Input material ::
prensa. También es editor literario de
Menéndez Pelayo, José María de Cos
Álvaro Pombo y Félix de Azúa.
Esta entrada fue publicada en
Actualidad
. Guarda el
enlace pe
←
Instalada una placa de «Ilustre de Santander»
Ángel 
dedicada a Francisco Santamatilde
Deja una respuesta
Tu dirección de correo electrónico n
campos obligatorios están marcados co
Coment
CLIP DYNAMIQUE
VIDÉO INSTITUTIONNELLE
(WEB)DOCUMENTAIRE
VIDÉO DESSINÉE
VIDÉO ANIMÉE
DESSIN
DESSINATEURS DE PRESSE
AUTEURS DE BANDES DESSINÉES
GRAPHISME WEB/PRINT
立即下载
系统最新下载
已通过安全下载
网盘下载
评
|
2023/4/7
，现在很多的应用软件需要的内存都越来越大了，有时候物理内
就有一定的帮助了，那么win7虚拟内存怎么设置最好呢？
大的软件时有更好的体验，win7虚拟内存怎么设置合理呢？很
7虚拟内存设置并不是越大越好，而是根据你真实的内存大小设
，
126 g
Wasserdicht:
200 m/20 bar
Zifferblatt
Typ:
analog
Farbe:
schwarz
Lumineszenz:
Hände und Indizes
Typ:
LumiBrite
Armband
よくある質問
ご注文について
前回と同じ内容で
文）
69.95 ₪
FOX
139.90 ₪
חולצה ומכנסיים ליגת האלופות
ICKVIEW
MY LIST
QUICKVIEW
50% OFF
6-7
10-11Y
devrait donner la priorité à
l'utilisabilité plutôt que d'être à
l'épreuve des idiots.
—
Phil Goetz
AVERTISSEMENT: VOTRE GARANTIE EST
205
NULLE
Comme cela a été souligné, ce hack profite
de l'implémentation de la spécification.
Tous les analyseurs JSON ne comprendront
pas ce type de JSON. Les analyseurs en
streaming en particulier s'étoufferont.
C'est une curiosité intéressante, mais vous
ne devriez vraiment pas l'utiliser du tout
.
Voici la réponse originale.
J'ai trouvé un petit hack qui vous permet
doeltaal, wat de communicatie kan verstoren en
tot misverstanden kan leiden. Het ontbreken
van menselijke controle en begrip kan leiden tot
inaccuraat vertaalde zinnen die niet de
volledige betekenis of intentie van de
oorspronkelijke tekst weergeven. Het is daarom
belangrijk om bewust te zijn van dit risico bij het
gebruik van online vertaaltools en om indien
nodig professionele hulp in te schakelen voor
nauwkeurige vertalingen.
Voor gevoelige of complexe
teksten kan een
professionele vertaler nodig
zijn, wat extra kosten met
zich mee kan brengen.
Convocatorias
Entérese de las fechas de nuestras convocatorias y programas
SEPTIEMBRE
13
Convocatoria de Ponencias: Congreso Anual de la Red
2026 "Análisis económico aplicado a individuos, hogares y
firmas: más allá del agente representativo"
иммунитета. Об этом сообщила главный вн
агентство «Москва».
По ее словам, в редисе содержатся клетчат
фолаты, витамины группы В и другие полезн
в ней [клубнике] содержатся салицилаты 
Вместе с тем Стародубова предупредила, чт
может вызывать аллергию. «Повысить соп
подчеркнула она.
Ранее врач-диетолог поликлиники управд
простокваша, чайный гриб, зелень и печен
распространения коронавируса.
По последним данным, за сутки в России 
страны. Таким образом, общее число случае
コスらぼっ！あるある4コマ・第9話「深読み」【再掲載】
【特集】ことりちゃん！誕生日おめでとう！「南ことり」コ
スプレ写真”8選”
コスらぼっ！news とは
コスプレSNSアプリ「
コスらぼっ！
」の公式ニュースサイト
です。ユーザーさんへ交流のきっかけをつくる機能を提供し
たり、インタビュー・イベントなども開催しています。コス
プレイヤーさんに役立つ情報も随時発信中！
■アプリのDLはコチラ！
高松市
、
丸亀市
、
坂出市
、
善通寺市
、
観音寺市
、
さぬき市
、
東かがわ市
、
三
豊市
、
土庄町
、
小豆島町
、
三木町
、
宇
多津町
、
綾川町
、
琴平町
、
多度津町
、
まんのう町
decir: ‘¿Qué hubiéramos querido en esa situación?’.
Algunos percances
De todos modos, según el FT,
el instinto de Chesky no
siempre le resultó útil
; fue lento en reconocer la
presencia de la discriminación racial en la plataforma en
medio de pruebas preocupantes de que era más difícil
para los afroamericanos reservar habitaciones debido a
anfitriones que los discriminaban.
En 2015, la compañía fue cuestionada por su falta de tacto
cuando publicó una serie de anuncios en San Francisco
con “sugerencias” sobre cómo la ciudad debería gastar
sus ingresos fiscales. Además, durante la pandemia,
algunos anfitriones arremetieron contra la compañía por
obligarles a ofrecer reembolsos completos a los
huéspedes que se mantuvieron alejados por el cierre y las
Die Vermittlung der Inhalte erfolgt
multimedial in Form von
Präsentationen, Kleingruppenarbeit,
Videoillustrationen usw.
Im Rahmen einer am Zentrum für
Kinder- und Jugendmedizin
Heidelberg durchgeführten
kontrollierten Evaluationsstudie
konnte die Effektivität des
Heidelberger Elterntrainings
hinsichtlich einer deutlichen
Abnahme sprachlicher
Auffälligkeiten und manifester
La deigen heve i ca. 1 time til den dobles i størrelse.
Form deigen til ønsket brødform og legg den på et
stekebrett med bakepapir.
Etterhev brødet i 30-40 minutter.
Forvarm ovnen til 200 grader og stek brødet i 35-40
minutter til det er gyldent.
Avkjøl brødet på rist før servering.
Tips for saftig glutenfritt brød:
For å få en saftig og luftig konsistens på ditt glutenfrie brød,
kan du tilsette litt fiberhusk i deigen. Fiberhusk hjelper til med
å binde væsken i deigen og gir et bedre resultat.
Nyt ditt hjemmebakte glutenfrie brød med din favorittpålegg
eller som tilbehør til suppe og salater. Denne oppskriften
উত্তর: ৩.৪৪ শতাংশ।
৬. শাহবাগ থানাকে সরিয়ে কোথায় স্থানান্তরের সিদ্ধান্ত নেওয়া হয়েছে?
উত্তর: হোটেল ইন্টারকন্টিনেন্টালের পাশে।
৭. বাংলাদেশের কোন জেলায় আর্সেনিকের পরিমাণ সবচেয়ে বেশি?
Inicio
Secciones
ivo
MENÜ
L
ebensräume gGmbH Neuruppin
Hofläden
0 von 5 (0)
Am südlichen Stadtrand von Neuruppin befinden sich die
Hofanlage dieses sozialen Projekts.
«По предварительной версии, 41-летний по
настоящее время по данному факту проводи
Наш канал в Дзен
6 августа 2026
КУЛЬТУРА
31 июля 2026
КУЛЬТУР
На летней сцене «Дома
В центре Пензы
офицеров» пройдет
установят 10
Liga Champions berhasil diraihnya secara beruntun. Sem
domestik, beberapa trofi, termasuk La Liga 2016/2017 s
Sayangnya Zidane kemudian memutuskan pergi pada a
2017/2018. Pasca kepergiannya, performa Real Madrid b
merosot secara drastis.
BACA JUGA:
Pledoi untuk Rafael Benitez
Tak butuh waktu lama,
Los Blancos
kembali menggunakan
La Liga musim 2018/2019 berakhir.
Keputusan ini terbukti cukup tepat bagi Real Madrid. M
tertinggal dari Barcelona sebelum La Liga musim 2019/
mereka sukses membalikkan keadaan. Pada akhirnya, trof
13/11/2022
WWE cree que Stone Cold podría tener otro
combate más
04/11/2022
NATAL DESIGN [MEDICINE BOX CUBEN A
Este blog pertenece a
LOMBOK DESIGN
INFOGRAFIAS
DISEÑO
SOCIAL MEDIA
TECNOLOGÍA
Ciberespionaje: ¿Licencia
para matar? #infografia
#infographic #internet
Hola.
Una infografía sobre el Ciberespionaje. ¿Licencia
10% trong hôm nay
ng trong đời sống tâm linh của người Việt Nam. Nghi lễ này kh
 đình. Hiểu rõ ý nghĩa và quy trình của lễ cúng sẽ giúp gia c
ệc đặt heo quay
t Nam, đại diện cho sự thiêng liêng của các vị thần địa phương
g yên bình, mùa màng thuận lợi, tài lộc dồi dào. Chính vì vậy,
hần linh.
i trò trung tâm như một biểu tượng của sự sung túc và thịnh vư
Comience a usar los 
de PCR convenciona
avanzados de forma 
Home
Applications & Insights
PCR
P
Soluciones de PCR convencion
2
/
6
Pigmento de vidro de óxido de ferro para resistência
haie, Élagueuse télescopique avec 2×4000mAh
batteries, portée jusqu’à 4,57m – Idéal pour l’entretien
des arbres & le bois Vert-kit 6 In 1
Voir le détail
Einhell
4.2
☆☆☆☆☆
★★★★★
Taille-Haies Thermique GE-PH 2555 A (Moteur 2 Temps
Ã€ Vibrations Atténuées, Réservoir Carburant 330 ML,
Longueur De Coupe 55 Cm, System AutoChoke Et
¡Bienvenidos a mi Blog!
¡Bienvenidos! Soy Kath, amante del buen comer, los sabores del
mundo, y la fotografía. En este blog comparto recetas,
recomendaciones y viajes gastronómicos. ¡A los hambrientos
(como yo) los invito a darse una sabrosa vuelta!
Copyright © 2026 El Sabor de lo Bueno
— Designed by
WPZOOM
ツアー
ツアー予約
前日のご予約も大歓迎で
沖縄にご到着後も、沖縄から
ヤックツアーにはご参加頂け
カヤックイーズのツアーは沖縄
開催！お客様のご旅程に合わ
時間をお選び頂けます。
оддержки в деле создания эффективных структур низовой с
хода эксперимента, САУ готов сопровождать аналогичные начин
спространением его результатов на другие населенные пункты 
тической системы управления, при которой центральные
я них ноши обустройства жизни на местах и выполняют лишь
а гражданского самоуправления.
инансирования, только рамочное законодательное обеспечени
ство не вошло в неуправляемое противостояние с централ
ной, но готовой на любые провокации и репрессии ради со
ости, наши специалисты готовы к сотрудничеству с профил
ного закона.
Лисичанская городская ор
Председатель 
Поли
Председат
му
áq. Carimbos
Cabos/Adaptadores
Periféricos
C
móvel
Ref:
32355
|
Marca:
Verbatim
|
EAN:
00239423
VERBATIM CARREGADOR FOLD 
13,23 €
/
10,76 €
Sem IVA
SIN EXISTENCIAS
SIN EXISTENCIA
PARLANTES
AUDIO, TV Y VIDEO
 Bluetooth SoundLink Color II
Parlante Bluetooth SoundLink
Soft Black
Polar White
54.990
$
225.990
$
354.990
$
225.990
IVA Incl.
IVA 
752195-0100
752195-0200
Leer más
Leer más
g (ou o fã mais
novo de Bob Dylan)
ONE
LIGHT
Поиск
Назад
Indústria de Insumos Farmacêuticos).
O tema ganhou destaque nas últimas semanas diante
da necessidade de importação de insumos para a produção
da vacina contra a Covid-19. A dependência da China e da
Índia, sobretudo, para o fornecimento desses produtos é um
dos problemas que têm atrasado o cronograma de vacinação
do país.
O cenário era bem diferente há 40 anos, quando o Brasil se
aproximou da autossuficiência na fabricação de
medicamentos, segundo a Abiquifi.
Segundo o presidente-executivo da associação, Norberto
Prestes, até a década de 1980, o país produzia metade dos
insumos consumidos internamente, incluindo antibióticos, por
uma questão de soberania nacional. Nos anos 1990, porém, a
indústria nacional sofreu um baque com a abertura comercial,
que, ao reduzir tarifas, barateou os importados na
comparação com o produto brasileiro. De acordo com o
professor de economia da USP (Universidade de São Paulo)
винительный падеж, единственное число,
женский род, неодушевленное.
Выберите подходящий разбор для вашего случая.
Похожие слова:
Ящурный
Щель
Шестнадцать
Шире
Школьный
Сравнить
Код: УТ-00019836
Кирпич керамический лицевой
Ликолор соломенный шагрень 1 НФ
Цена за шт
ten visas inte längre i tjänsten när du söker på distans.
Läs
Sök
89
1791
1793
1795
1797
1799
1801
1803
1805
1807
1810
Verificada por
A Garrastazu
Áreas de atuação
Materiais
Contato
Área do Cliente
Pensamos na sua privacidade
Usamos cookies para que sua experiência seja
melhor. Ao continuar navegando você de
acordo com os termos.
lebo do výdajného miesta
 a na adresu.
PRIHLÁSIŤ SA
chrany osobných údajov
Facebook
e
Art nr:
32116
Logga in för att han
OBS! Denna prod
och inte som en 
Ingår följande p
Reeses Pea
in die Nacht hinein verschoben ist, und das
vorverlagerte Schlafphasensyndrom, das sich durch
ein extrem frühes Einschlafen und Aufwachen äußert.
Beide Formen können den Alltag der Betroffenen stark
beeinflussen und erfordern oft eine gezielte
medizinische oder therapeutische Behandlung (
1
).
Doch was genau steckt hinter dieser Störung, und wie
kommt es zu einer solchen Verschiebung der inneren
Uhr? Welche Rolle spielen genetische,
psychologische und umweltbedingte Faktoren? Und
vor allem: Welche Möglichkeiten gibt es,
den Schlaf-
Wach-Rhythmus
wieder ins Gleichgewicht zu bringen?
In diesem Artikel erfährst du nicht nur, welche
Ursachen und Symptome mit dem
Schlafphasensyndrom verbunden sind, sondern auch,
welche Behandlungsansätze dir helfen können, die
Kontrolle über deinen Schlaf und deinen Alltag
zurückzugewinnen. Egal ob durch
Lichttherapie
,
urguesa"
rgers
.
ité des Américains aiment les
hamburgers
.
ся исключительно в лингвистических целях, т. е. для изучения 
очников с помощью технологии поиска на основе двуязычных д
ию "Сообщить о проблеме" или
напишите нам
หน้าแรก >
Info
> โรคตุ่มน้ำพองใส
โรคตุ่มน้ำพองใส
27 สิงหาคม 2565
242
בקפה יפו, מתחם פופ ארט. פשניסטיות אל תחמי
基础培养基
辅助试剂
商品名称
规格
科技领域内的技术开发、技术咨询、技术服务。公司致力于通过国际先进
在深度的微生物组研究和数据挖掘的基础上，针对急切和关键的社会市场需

How to complete this task :: Copy every line of the listing that includes the string "Alltag".

Solution ::
Beide Formen können den Alltag der Betroffenen stark
Kontrolle über deinen Schlaf und deinen Alltag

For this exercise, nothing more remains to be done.